To make the www optional, simply add a "?" after the paranthesized www -- that's why they were parenthesized in the first place:

RewriteEngine on
# Options +FollowSymlinks
RewriteCond %{HTTP_REFERER} ^http://(www\.)?blabla\.net [OR]
RewriteCond %{HTTP_REFERER} ^http://(www\.)?blabla-report-report\.co\.uk [NC,OR]
RewriteCond %{HTTP_REFERER} ^http://(www\.)?blacky-mbl\.de [NC,OR]
RewriteCond %{HTTP_REFERER} ^http://(www\.)?xxblablahomes [NC]
RewriteRule .* - [F]

The "?" in a regex pattern makes the preceding character or parenthesized group of characters optional.

For more information on regular expressions, see the regex tutorial cited in our forum charter [webmasterworld.com]

Jim

Hi Jim,
I got it running pretty good now, it catches all of them, there is just one smart a** who changes their referer every single time, well some of it I did catch but there is one thing remaining and I have a problem with.

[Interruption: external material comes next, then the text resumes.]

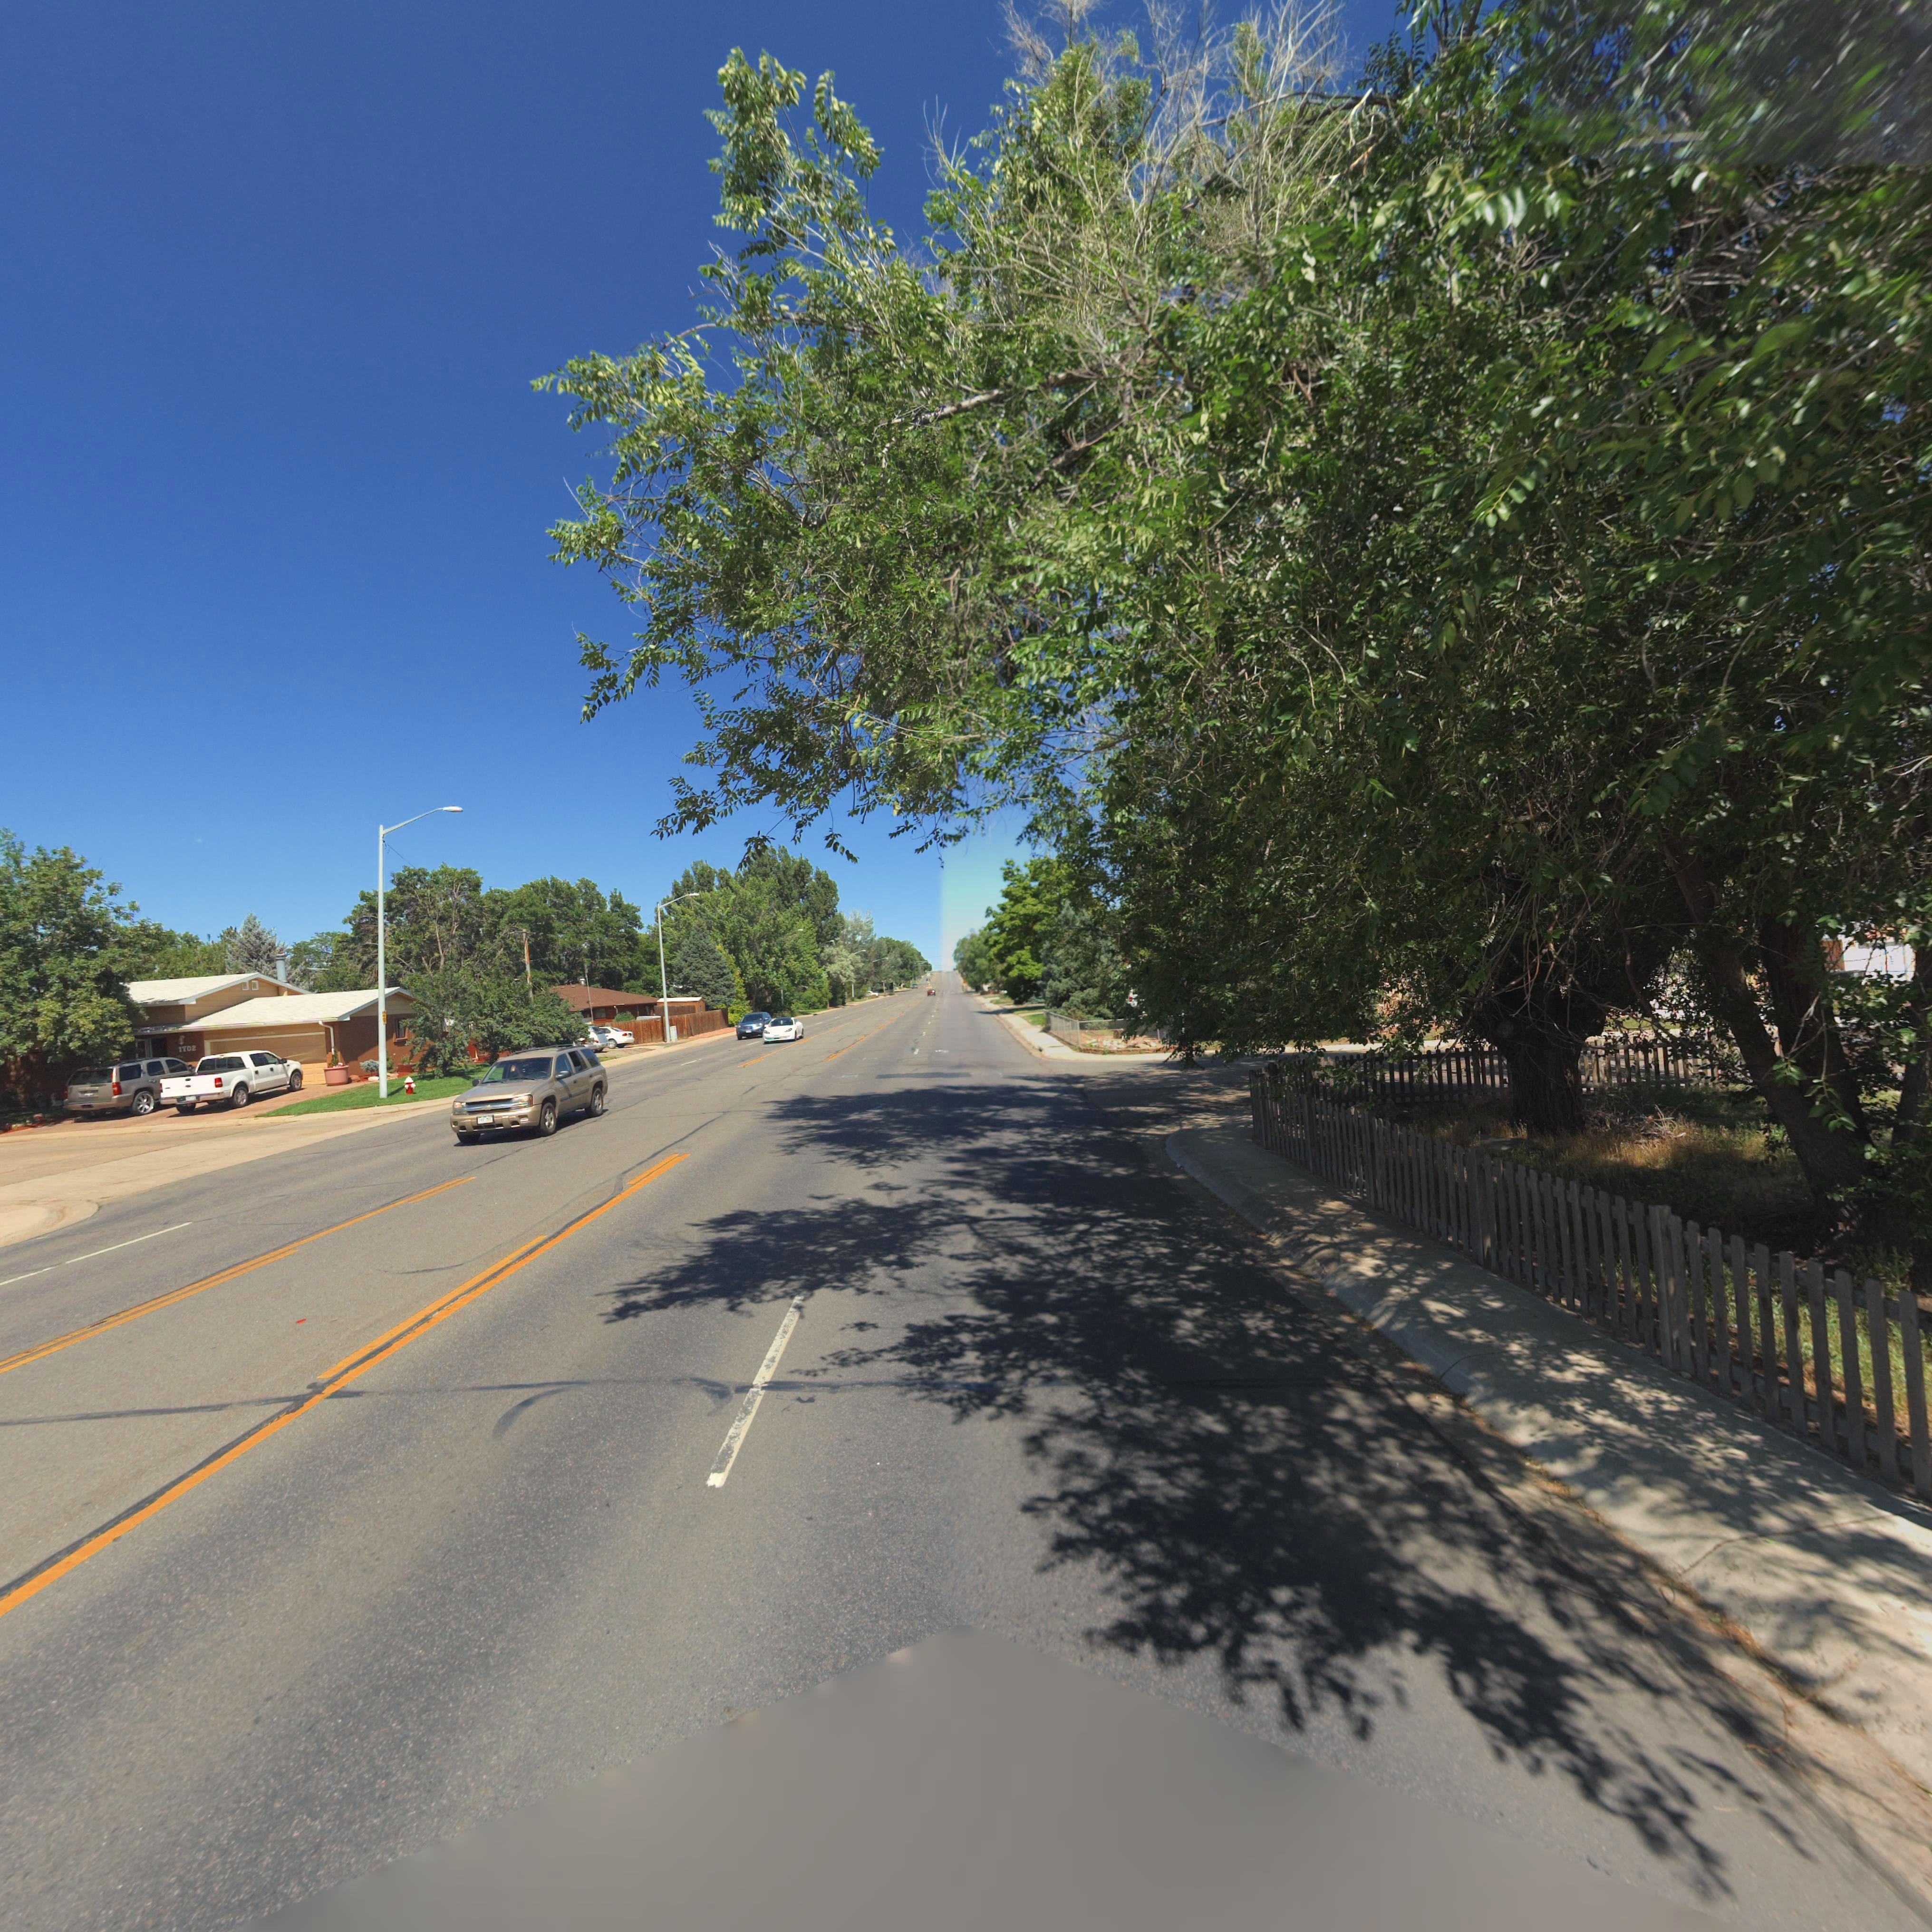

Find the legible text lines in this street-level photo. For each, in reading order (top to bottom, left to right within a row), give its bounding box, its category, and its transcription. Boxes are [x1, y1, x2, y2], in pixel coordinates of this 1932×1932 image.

[178, 1045, 196, 1052] StreetNumber: 1702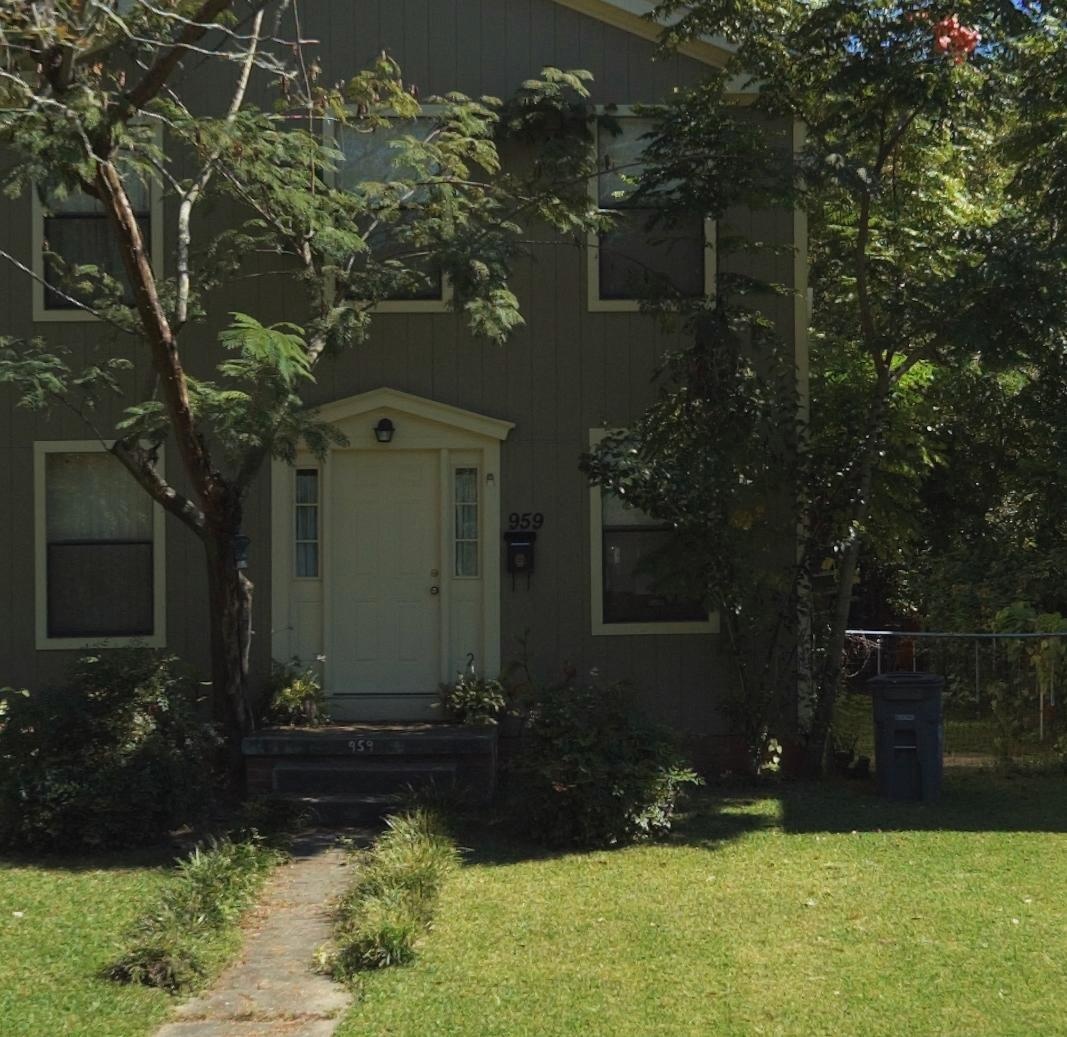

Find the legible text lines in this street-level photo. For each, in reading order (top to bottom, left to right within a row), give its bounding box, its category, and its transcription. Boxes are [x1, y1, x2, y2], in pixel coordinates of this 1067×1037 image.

[507, 510, 547, 532] StreetNumber: 959
[345, 738, 375, 755] StreetNumber: 959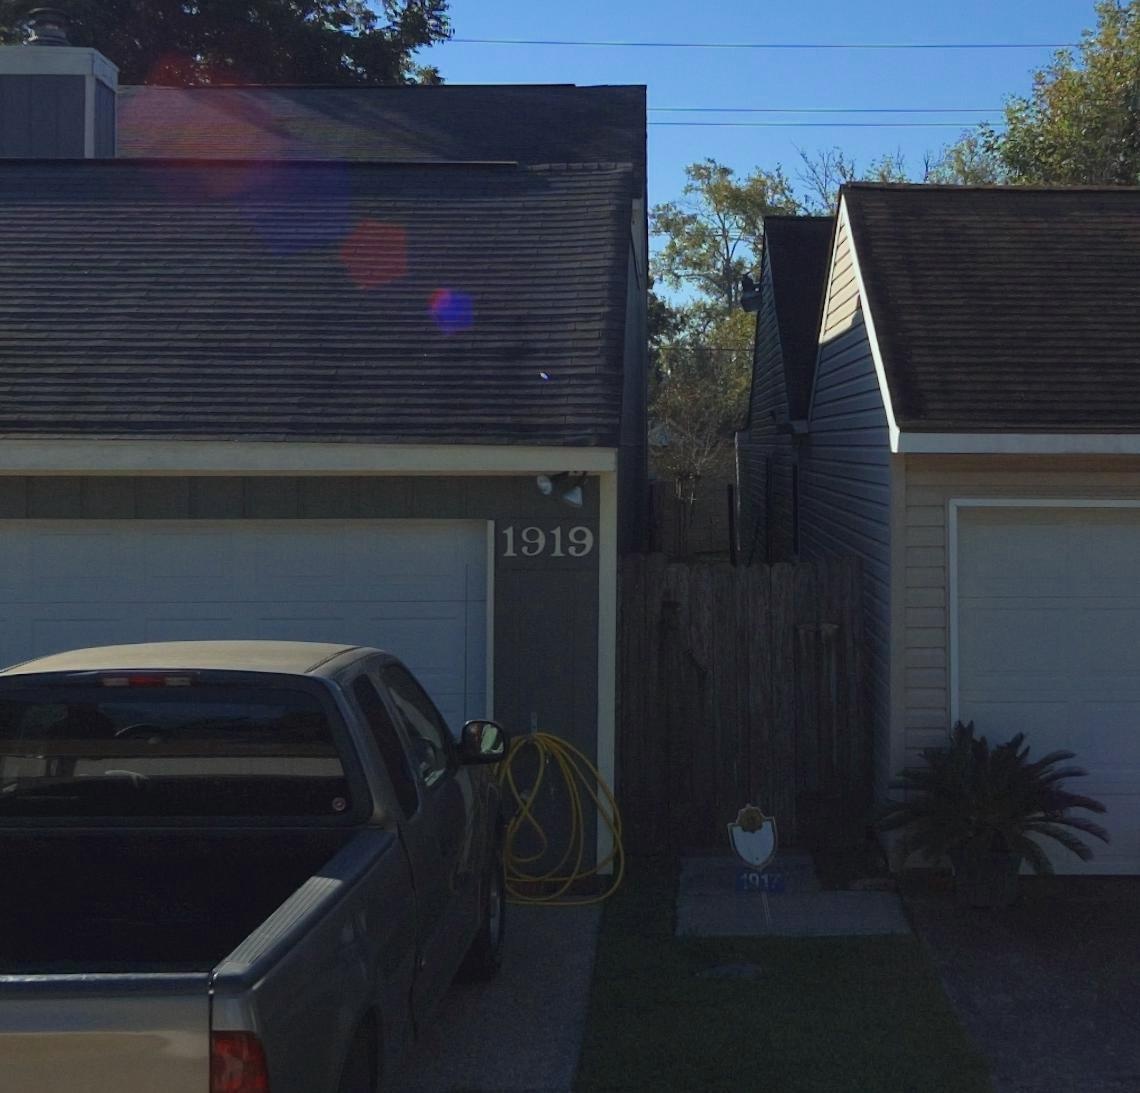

He also put signs in front of the http such as

+http://blabla.de

and then he slip through.
Can you please give me a hint how can I catch any sign in front of the http? Is there a way at all?
Andy

Add an optional "+" sign ahead of http:

RewriteCond %{HTTP_REFERER} ^\+?http://(www\.)?blabla\.net [OR]

or just remove the start anchor from the pattern.

RewriteCond %{HTTP_REFERER} http://(www\.)?blabla\.net [OR]

The first method is less likely to cause unexpected results, for example with cgi-type referrers.

Jim

works like a charm Jim, I appreciate your help!